Present in the venue will be those who made the online gambling industry what it was in its first uncertain years; those who steered the course as scrappy start-ups became serious corporate actors.
In honouring those figures, the event will feature a “legends table” where those who have been involved from the very beginning will sit.
This is the first meaning of the show’s title – “Beyond our wildest dreams” – referring to how the development of the sector has been bigger and bolder than anyone could have anticipated.
The second meaning refers to the thematic staging of the show, which is set to include a surreal and dreamlike style.
“It’ll look really cool. It will definitely take you out of your normal life, and be like nothing you’ve ever imagined before.”
A night to remember
The complexity of Fire & Ice means that it cannot simply be compared to other big-time, big-budget events.
“It’s a little bit of Burning Man,” says Caselli. “It’s a little bit of New Year’s Eve Times Square. It’s an immersive, interactive theatre experience.”
When asked for memorable moments of past shows, Caselli says that his liberal use of snakes has raised an eyebrow or two over the years.
“I use a lot of snakes in the shows,” says Caselli. “People remember the snakes.”
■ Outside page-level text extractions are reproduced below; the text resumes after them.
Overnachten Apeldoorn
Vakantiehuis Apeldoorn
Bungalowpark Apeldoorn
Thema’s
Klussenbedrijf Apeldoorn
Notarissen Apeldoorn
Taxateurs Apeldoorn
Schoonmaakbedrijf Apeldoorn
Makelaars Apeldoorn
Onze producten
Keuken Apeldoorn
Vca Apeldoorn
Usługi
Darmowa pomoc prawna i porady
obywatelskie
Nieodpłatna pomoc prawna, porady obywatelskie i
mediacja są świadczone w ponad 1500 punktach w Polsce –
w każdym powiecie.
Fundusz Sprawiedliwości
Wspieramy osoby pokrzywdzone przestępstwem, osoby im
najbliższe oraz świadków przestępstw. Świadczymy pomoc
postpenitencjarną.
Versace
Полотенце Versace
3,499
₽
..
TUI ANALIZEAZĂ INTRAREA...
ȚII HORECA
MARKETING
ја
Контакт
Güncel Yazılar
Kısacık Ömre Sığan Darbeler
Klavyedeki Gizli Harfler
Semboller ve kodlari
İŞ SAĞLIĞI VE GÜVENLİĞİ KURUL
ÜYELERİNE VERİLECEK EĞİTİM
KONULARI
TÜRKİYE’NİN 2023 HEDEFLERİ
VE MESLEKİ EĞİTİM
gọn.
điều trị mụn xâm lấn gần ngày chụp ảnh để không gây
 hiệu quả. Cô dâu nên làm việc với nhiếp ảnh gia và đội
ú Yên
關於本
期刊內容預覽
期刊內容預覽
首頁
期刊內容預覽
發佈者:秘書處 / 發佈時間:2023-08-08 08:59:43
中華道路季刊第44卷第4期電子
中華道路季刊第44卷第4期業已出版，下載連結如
However, inevitably, a show with as many moving parts as this one is bound to experience a hitch once in a while.
The 2012 edition of Fire & Ice, entitled “Original Sin”, featured a hair-raising moment involving a party-goer who became scared when one of the snakes snapped at a dancer. The woman yelled out, causing a brief joint of panic among the performers.
“Everyone in the lift was screaming and running around because they thought the snakes had gotten together and decided to attack the humans,” said Caselli.
“I had to calm everyone down for the rest of the lift journey and say listen, the snakes have not communicated to each other, they’re not attacking the humans. Everyone chill out.”
The end of an era
This year’s anniversary edition of Fire & Ice is, in a sense, the end of an era. Thanks to the efforts of those on Fire & Ice’s guest list, online gaming has changed radically since the event’s origins.
The upcoming generation are not venturing into uncharted waters, in the same way Caselli and his posse were. Every year, the industry grows up a little more.
It’s a bittersweet feeling. The show – much like the industry itself – finds itself in much more serious, ordered times.
But Caselli has no intention of saying goodbye to Fire & Ice. On the contrary, 2023’s edition is set to be the most spectacular of them all – although Caselli is prepared to take the show in a new direction going forward.
“We’ve probably used every illusion, every pyrotechnic, every special effect that you possibly can,” he says. “And if I’m going to continue to blow people’s minds, anything going forward is going to be different.
“It’s going to be everything we’ve learned, put together into its twentieth year. The granddaddy of them all.”